The fact that the LibDems have turned on him over this says bucket loads.

coco44 Wed 22-Jan-14 08:14:03

I don't think the disciplinary hearing hasn't been held yet, has it? So why on earth do they think he should apologise now?

UnexpectedItemInShaggingArea Wed 22-Jan-14 08:21:16

Yes, what Witch said. You don't have to be found guilty of a criminal action to apologise. People without convictions apologise all the time for all sorts of things. confused

He could also do something to demonstrate that he understood the issues and supported victims in cases of sexual abuse or harassment. Instead he's behaving like a stubborn git.

cory Wed 22-Jan-14 08:23:35

Jaynebxl Wed 22-Jan-14 07:41:13
"YouTheCat in the UK the person is innocent until proven guilty. Inconclusive evidence means he couldn't be proven guilty so we are supposed to consider him innocent, whatever we think"

The question here is whether the LibDems should stick to the kind of conclusive evidence that is needed to send somebody to prison or simply the kind of evidence that is needed for a workplace disciplinary and/or dismissal.

A nearby school has just got rid of a teacher for making inappropriate remarks to the female pupils. They did not require the full works of a criminal trial with sworn evidence and a defence barrister. Once the complaints had been made, they spoke to a number of pupils who confirmed the story and then they let him go. He hasn't been found guilty in law, so technically he is still innocent in the eyes of the law- but he didn't get to keep that job either. If he really believed himself totally innocent he could sue for unfair dismissal, but until that happens (and I rather doubt that it will) the school is not required to go through a court procedure to get rid.
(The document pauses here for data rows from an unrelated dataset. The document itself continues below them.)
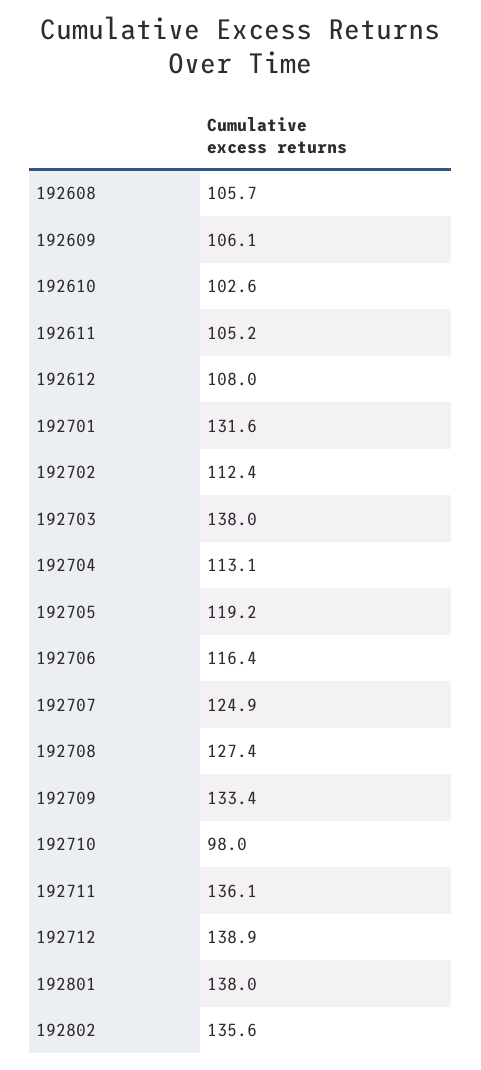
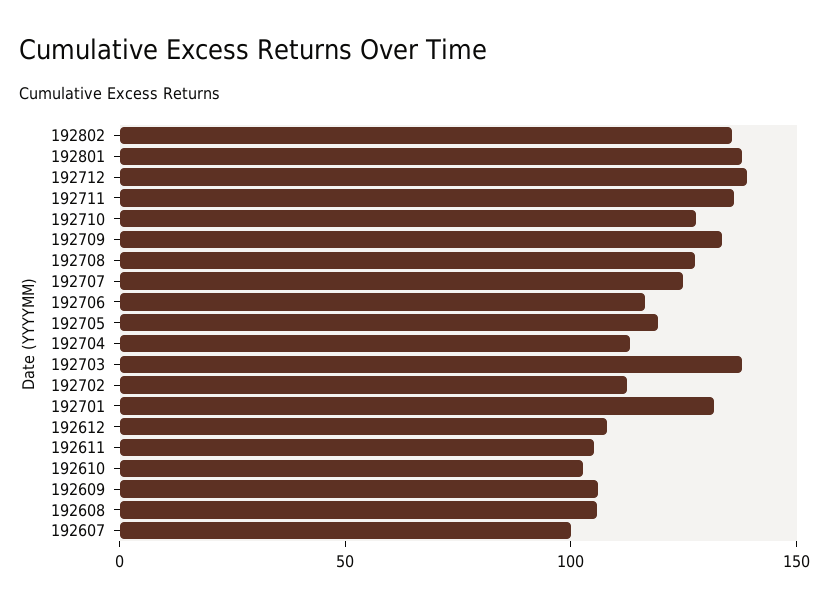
  {
    "192608": 105.7,
    "192609": 106.1,
    "192610": 102.6,
    "192611": 105.2,
    "192612": 108,
    "192701": 131.6,
    "192702": 112.4,
    "192703": 138,
    "192704": 113.1,
    "192705": 119.2,
    "192706": 116.4,
    "192707": 124.9,
    "192708": 127.4,
    "192709": 133.4,
-   "192710": 98,
+   "192710": 130,
    "192711": 136.1,
    "192712": 138.9,
    "192801": 138,
-   "192802": 135.6
+   "192802": 135.6,
+   "192607": 100
  }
I think what a lot of people are asking themselves is why being a LibDem politician is some kind of charmed position that keeps you far more protected than most of us would be in our workplaces.

Jaynebxl Wed 22-Jan-14 08:26:58

Cory that school must have had enough evidence of the misconduct to get rid of the teacher though or they would have got them for unfair dismissal.